’Na sociaal akkoord onderhandelen over innovatieakkoord’
De overheid, onderwijsinstellingen en het bedrijfsleven moeten met elkaar om de tafel gaan zitten om het gebrek aan innovatie in Nederland gezamenlijk aan te pakken. Dit bepleit SER–voorzitter Herman Wijffels, prominent lid van het Innovatieplatform dat door premier Balkenende is ingesteld om van Nederland een dynamische kenniseconomie te maken.
„Nu de problemen van onze verzorgingsstaat in het sociaal akkoord worden aangepakt, is het tijd om te werken aan de echte vernieuwingsagenda", zo stelt Wijffels in een toelichting op de visie die zijn platform dinsdag presenteerde. Daarbij zijn „forse investeringen" nodig, zowel vanuit de overheid als vanuit de ondernemingen, om een koppositie in Europa te bewerkstelligen.Het Innovatieplatform meent dat alle betrokken partijen volgend najaar al op een lijn moeten zitten. Gestreefd wordt naar een equivalent van het befaamde akkoord van Wassenaar uit 1982, waarin de sociale partners loonmatiging afspraken om de economie uit het slop te halen.
Naast meer investeringen moeten in het zogenoemde Innnovatieakkoord afspraken staan over organisatorische en institutionele vernieuwing en over meer publiek–private samenwerking.
Concrete voorstellen ontbreken echter nog. Het rapport dat de visie van het Innovatieplatform ondersteunt, somt vooral tekortkomingen op van het Nederlandse kennis– en innovatiesysteem.

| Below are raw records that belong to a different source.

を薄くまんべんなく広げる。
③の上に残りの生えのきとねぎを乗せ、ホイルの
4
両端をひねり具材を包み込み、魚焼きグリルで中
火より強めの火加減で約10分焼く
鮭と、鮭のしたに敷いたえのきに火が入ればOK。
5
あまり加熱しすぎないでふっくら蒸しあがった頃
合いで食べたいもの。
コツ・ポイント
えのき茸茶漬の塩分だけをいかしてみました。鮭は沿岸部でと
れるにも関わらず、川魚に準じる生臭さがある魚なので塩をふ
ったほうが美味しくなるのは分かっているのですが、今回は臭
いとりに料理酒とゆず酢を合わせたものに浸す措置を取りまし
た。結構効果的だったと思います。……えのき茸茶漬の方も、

Deze bestaan onder meer uit lage investeringen in onderwijs en onderzoek in vergelijking met buurlanden als België en Duitsland, veel uitval in het beroepsonderwijs en een gebrek aan durf om te ondernemen.
De mogelijkheden voor een echte kenniseconomie zijn er volop, aldus het Innovatieplatform. De „excellente wetenschappelijke prestaties" worden echter niet omgezet in maatschappelijke toepassingen, een klacht die ook vanuit het bedrijfsleven hoorbaar is.